New Zealand Martin Guptill, Colin Munro, Tim Seifert (wk), Ross Taylor, Daryl Mitchell, Jimmy Neesham, Colin de Grandhomme, Mitchell Santner, Ish Sodhi, Tim Southee (capt), Lockie Ferguson
England Jonny Bairstow, Dawid Malan, James Vince, Eoin Morgan (capt), Sam Billings (wk), Lewis Gregory, Tom Curran, Sam Curran, Adil Rashid, Chris Jordan, Pat Brown
T20 fixtures
1 Nov First Twenty20, Christchurch
3 Nov Second Twenty20, Wellington
5 Nov Third Twenty20, Nelson
8 Nov Fourth Twenty20, Napier
10 Nov Fifth Twenty20, Auckland
Such clarity of thought is typical of Morgan, so too the appraisal of his new partnership with Silverwood. Root’s Test team may require some fresh leadership from the head coach but for limited-overs cricket it is very much a case of putting the support into the term “support staff”.

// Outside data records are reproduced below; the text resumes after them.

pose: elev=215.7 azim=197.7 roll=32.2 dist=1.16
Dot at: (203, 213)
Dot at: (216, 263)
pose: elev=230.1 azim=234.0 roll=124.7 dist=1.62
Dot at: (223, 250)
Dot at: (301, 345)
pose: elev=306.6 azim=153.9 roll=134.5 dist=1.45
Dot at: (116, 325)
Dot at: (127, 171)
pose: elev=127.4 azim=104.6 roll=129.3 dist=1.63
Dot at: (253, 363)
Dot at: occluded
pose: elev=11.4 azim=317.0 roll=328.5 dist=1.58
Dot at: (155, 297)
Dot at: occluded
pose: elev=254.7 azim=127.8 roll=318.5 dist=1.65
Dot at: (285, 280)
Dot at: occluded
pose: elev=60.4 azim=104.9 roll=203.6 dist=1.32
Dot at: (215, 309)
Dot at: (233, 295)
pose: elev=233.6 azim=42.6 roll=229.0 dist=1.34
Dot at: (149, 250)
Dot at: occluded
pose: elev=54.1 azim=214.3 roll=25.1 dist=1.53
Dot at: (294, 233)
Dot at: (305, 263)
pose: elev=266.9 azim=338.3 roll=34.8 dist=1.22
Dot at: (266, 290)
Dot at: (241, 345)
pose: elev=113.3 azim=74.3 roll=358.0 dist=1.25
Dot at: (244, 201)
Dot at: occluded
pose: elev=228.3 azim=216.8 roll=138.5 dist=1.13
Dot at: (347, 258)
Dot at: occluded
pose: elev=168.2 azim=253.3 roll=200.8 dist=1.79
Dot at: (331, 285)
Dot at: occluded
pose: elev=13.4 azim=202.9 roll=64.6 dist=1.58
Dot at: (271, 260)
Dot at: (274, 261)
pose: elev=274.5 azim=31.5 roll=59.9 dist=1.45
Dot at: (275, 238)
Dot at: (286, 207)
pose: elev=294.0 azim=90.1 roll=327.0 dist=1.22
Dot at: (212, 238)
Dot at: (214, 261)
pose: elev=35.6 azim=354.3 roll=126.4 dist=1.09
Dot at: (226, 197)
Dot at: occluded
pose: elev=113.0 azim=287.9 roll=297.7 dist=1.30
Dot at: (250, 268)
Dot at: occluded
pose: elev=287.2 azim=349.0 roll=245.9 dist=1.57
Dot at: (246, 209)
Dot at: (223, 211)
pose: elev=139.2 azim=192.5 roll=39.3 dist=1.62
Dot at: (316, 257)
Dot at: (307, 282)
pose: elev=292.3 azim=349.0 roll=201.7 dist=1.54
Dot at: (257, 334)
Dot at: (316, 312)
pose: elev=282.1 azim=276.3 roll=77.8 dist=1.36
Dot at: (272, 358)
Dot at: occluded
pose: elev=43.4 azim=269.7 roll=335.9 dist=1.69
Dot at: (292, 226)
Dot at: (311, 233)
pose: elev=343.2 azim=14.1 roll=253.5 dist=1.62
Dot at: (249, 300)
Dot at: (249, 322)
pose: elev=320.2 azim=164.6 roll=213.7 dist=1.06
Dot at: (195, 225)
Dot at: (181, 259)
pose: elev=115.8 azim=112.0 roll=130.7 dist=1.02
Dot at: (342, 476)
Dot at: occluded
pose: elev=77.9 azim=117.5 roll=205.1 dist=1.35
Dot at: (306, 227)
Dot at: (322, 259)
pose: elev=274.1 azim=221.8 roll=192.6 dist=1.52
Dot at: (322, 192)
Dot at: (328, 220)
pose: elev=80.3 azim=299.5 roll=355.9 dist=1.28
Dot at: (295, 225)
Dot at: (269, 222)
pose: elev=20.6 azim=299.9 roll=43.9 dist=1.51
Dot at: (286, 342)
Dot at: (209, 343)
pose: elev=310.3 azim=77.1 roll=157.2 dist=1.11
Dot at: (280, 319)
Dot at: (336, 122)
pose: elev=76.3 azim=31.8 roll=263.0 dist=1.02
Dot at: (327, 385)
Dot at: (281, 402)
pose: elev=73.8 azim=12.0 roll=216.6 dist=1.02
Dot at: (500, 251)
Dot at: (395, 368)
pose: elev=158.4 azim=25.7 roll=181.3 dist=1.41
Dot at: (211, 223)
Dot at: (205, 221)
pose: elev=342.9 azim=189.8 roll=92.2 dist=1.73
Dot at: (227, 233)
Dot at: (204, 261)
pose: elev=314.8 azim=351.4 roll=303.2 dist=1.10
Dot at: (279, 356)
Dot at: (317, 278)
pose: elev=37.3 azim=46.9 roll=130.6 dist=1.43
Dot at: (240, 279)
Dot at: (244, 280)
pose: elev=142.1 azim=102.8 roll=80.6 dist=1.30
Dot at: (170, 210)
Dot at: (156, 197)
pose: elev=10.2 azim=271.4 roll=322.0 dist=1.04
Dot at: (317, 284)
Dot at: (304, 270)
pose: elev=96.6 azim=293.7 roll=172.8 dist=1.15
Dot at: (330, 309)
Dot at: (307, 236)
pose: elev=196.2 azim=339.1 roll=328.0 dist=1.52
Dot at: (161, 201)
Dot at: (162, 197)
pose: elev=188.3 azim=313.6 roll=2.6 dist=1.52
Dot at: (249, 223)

Morgan said: “It’s been seamless. We have a lot of leaders in the group and they drive the intensity of practice. They are very demanding in terms of what they want from the coaches. So facilitating that and coming back with stuff that’s challenging is important. Silvers is the man to do that.”
England go into the opener after a win and a defeat in the warm-ups, with Morgan describing the latter, inflicted by a century from Colin Munro, as the more instructive for the newcomers. Jonny Bairstow – one of only three English survivors from the World Cup final along with Morgan and Adil Rashid, and fresh from an unbeaten 78 in the first outing – is clearly one to watch too after being left out of the Tests that follow.
Should there be a tie over the course of the next five matches, a super over will follow. But unlike on 14 July, these will keep being played until an outright winner emerges, rather than reverting to boundaries struck. How New Zealand, currently cracking wry jokes about a run of English sporting success after last Saturday’s rugby union semi-final defeat for the All Blacks, must wish this change had come earlier.